I’m in a new relationship with my girlfriend, she is my third romantic partner, and my last relationship ended 10 months before current gf and I became an item. I have not had any other sexual partners in that timeframe. She was in a physical relationship in summer 2022 which ended in August. Ultimately they broke up and she found out he had been cheating on her during said relationship. We became official on December 12th and like many young and dumb couples in new relationships, we started having unprotected sex frequently without getting tested first.

She recently got tested for a UTI as it is something that she suspected of having since she’s had one before. I called her after getting the dreaded “I have to tell you something” message today; the test for a uti came back negative but also positive for chlamydia. She swears up and down that she didn’t cheat and that she knows she got it from her ex because of his cheating. She knows I have been cheated on by one of my past girlfriends and have trust issues because of it. She’s said that I’m the best boyfriend she’s had, that I’m everything she’s wanted and needs and that she would never cheat on me and never has.

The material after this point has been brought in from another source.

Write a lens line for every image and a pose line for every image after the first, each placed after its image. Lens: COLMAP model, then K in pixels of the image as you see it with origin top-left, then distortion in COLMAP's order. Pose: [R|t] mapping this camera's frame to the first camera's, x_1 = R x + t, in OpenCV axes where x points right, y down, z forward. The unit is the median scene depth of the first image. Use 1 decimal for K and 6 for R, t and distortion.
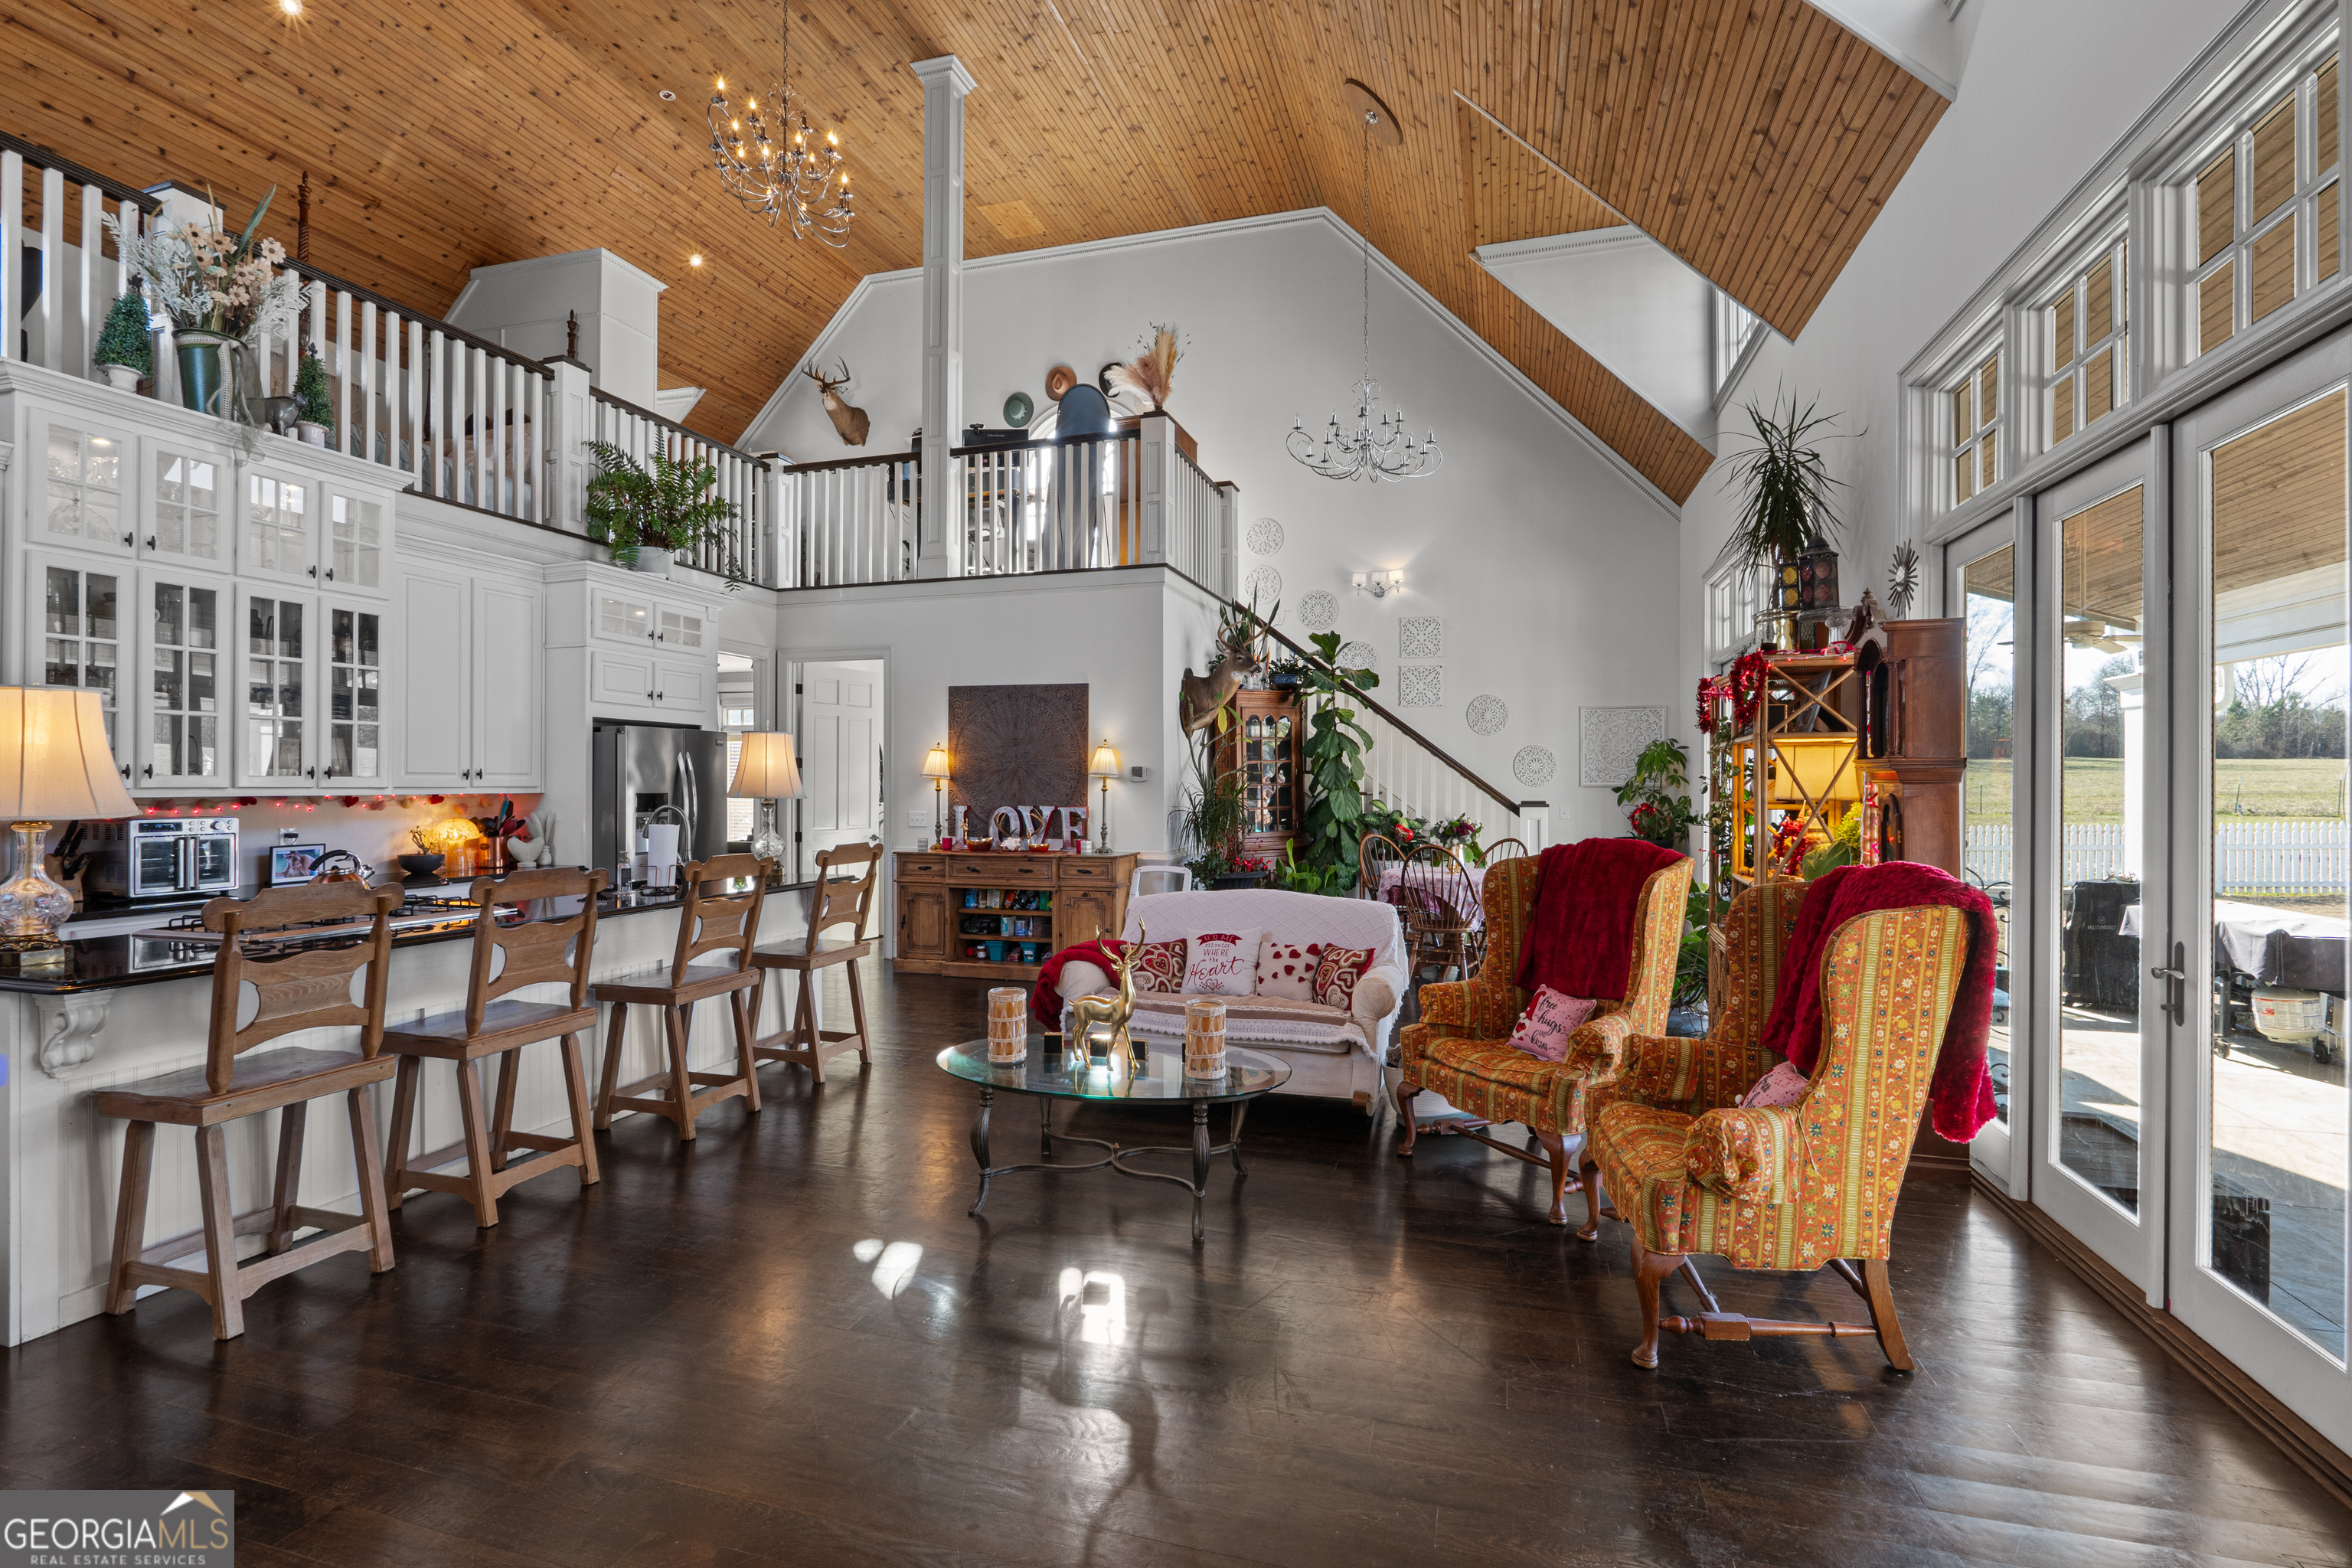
lens RADIAL K [[1092.5, 0, 1189.7], [0, 1092.5, 783.6], [0, 0, 1]] dist [-0.004243, 0.000086]
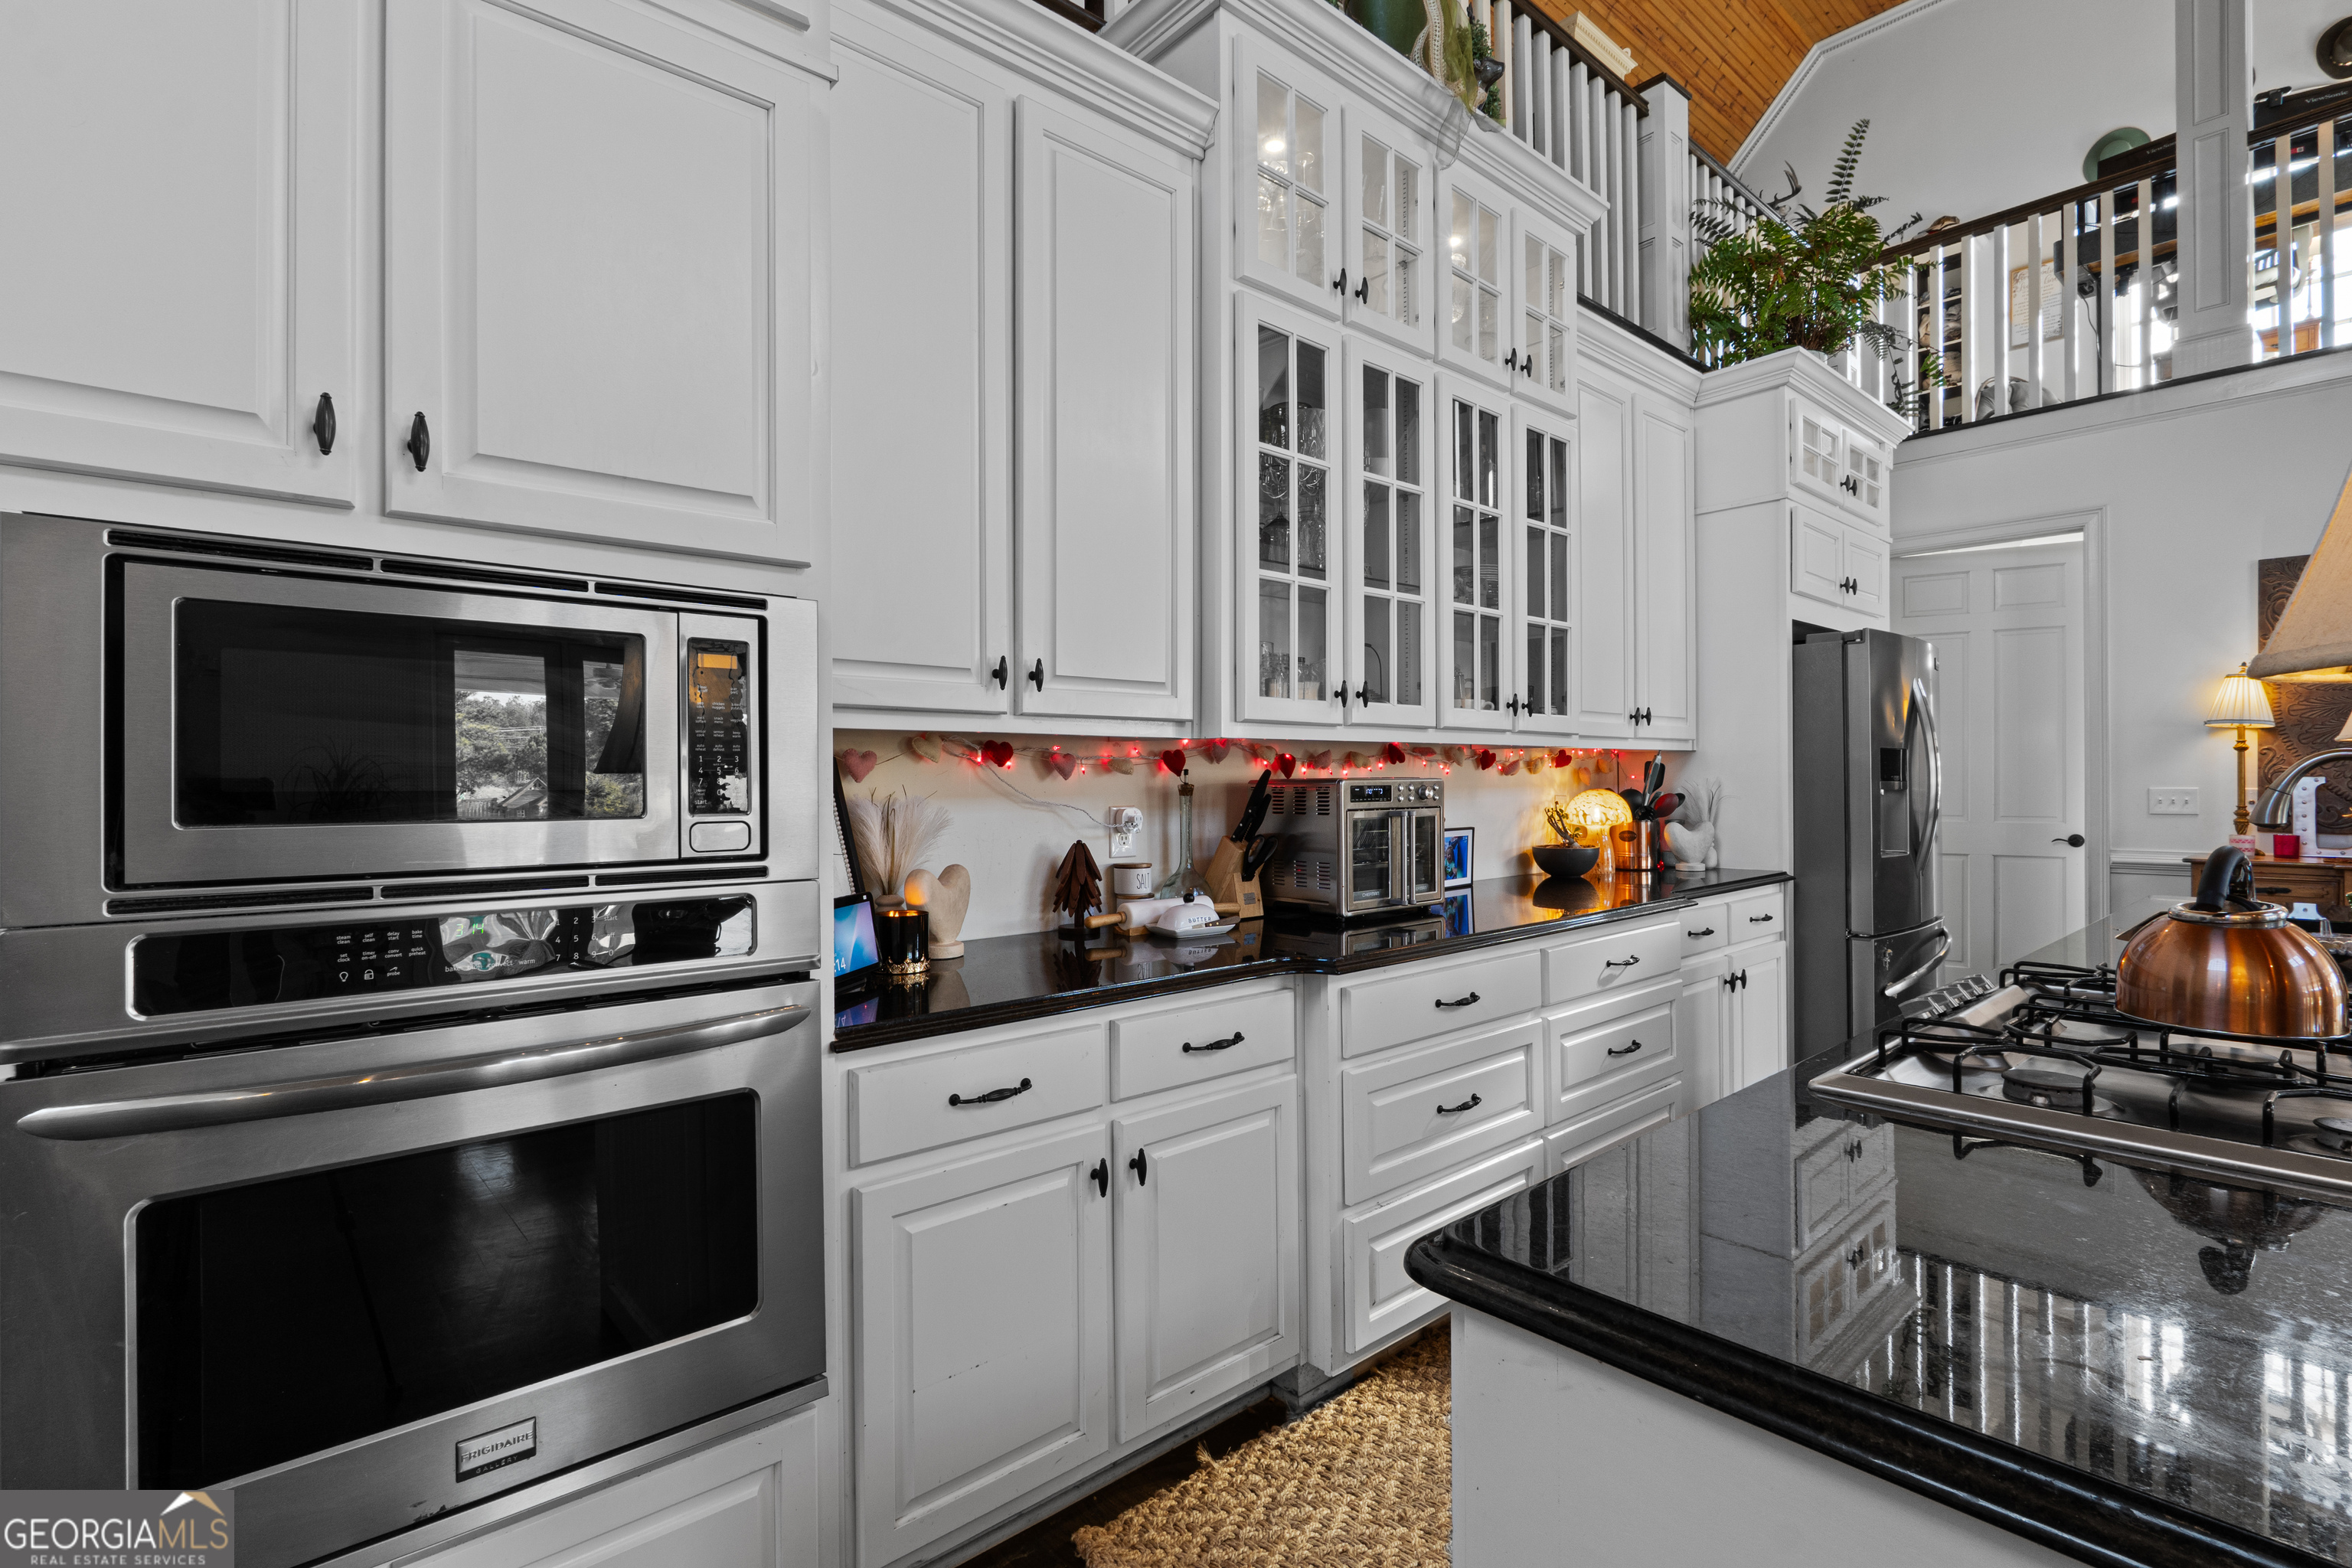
lens RADIAL K [[1092.5, 0, 1177.1], [0, 1092.5, 775.6], [0, 0, 1]] dist [-0.004243, 0.000086]
pose [[0.842399, -0.007917, -0.538796, -0.396160], [0.008330, 0.999964, -0.001669, 0.017119], [0.538790, -0.003082, 0.842434, 0.254408]]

I gave her the opportunity on the phone to tell me if she cheated and told her to be completely honest and that I’m not kidding: she said she puts it on anything that she didn’t cheat. I told her that if we’re going to continue then we’re going to get tested regularly and if she’s not okay with that then we are 100% done. She said she’s okay with that and that she wants me to be able to trust her.

I don’t know what to think right now. I told her I’ll call her back later tonight or tomorrow before we go to pick up my medication from the PP office. What do you folks think I should do here? In the meantime I’m going to the bar with my buddy (I’m not telling him any of this obviously).

Thank you kindly.

1 comment
  1. Wow. Ok. So you really don’t know anything about sti’s/stds.

    Chlamydia can show little to no symptoms. Hence why it can go undetected for a long time. Sometimes even years and cause people serious health problems such as becoming sterile.

    She’s assuming her ex bc of your ex being 10 months ago and hers being November. Eh. Wrong. You could’ve given it to her. You said neither of you had been tested prior to sleeping together. You could’ve been the one who was carrying it and infected her.

    Having only 3 partners does not equal they’re STD/STI free. Especially if none of you were ever tested.

    You do need to cut her a break as it’s only been 2.5 months and she absolutely could still have chlamydia from her last boyfriend. If she’s used to uti’s, she could’ve blown off mild symptoms as a uti.

    You chose to have sex without a condom. Your sexual health is YOUR responsibility. Sex is a risk every time you have it. If you’re not ok with that, then don’t have sex.

    You need to get educated on stds/stis. I suggest speaking to your doctor and reading google.

    This woman is still swearing she didn’t cheat. She obviously really likes you to put up with the berating 3rd degree about cheating and you mandating regular testing. Most women would’ve been like see you bye over the berating it’s only been 2.5 months.

    Give her the benefit of doubt. Don’t let your fears created by the past dictate your future. She is not your ex until she proves otherwise. And if she proves she’s untrustworthy then get break up with her. But you could miss out on a great girl all bc you’re punishing her for someone else’s mistakes.